# Start of RECORD EXCERPTS
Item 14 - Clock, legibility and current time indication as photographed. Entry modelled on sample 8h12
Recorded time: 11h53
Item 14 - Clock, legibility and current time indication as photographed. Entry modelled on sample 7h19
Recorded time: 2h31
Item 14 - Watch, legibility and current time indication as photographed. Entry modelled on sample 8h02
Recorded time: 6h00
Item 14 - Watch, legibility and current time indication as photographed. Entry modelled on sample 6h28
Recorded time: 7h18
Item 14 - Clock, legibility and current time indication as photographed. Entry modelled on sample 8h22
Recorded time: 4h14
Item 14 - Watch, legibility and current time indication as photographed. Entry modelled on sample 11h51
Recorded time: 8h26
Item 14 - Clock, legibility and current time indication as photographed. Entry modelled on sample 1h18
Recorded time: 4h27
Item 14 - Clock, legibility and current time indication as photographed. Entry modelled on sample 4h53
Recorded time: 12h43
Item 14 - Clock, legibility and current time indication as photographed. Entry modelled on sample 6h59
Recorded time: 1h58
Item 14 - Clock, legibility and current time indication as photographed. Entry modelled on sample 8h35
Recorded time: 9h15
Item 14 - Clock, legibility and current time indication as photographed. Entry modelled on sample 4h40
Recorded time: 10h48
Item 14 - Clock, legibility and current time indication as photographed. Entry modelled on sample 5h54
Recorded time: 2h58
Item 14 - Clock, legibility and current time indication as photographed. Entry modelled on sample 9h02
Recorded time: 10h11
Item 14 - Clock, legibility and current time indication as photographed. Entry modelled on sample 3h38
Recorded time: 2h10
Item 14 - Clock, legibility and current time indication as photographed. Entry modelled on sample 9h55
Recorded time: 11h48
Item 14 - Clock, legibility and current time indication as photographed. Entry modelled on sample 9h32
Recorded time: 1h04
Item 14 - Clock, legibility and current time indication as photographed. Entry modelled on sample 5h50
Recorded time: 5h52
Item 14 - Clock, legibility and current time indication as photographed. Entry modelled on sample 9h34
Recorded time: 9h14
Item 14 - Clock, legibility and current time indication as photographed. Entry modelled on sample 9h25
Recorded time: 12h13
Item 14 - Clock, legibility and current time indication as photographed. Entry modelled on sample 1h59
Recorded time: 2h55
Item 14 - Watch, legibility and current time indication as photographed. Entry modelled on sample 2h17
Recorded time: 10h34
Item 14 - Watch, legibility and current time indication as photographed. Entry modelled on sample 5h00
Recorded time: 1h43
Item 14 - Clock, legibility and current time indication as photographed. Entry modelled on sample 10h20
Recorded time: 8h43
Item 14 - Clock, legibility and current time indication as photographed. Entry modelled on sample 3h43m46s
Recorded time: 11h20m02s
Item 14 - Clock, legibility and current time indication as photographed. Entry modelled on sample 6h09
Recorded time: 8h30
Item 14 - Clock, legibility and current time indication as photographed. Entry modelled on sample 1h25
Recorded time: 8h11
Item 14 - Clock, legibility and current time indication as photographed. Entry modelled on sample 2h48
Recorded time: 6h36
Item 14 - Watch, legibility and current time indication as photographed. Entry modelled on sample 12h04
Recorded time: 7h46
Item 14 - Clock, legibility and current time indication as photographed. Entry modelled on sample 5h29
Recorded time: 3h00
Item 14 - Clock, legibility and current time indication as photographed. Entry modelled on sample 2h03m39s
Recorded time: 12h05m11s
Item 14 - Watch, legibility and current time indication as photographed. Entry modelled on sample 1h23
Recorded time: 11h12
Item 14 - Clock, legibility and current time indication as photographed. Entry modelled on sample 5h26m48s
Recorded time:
# End of RECORD EXCERPTS
## TASK
Please render all of the entries above as a JSON list of strings, one string per line, with blank lines left out.

## RESULT FOR THIS TASK
[
  "Item 14 - Clock, legibility and current time indication as photographed. Entry modelled on sample 8h12",
  "Recorded time: 11h53",
  "Item 14 - Clock, legibility and current time indication as photographed. Entry modelled on sample 7h19",
  "Recorded time: 2h31",
  "Item 14 - Watch, legibility and current time indication as photographed. Entry modelled on sample 8h02",
  "Recorded time: 6h00",
  "Item 14 - Watch, legibility and current time indication as photographed. Entry modelled on sample 6h28",
  "Recorded time: 7h18",
  "Item 14 - Clock, legibility and current time indication as photographed. Entry modelled on sample 8h22",
  "Recorded time: 4h14",
  "Item 14 - Watch, legibility and current time indication as photographed. Entry modelled on sample 11h51",
  "Recorded time: 8h26",
  "Item 14 - Clock, legibility and current time indication as photographed. Entry modelled on sample 1h18",
  "Recorded time: 4h27",
  "Item 14 - Clock, legibility and current time indication as photographed. Entry modelled on sample 4h53",
  "Recorded time: 12h43",
  "Item 14 - Clock, legibility and current time indication as photographed. Entry modelled on sample 6h59",
  "Recorded time: 1h58",
  "Item 14 - Clock, legibility and current time indication as photographed. Entry modelled on sample 8h35",
  "Recorded time: 9h15",
  "Item 14 - Clock, legibility and current time indication as photographed. Entry modelled on sample 4h40",
  "Recorded time: 10h48",
  "Item 14 - Clock, legibility and current time indication as photographed. Entry modelled on sample 5h54",
  "Recorded time: 2h58",
  "Item 14 - Clock, legibility and current time indication as photographed. Entry modelled on sample 9h02",
  "Recorded time: 10h11",
  "Item 14 - Clock, legibility and current time indication as photographed. Entry modelled on sample 3h38",
  "Recorded time: 2h10",
  "Item 14 - Clock, legibility and current time indication as photographed. Entry modelled on sample 9h55",
  "Recorded time: 11h48",
  "Item 14 - Clock, legibility and current time indication as photographed. Entry modelled on sample 9h32",
  "Recorded time: 1h04",
  "Item 14 - Clock, legibility and current time indication as photographed. Entry modelled on sample 5h50",
  "Recorded time: 5h52",
  "Item 14 - Clock, legibility and current time indication as photographed. Entry modelled on sample 9h34",
  "Recorded time: 9h14",
  "Item 14 - Clock, legibility and current time indication as photographed. Entry modelled on sample 9h25",
  "Recorded time: 12h13",
  "Item 14 - Clock, legibility and current time indication as photographed. Entry modelled on sample 1h59",
  "Recorded time: 2h55",
  "Item 14 - Watch, legibility and current time indication as photographed. Entry modelled on sample 2h17",
  "Recorded time: 10h34",
  "Item 14 - Watch, legibility and current time indication as photographed. Entry modelled on sample 5h00",
  "Recorded time: 1h43",
  "Item 14 - Clock, legibility and current time indication as photographed. Entry modelled on sample 10h20",
  "Recorded time: 8h43",
  "Item 14 - Clock, legibility and current time indication as photographed. Entry modelled on sample 3h43m46s",
  "Recorded time: 11h20m02s",
  "Item 14 - Clock, legibility and current time indication as photographed. Entry modelled on sample 6h09",
  "Recorded time: 8h30",
  "Item 14 - Clock, legibility and current time indication as photographed. Entry modelled on sample 1h25",
  "Recorded time: 8h11",
  "Item 14 - Clock, legibility and current time indication as photographed. Entry modelled on sample 2h48",
  "Recorded time: 6h36",
  "Item 14 - Watch, legibility and current time indication as photographed. Entry modelled on sample 12h04",
  "Recorded time: 7h46",
  "Item 14 - Clock, legibility and current time indication as photographed. Entry modelled on sample 5h29",
  "Recorded time: 3h00",
  "Item 14 - Clock, legibility and current time indication as photographed. Entry modelled on sample 2h03m39s",
  "Recorded time: 12h05m11s",
  "Item 14 - Watch, legibility and current time indication as photographed. Entry modelled on sample 1h23",
  "Recorded time: 11h12",
  "Item 14 - Clock, legibility and current time indication as photographed. Entry modelled on sample 5h26m48s",
  "Recorded time:"
]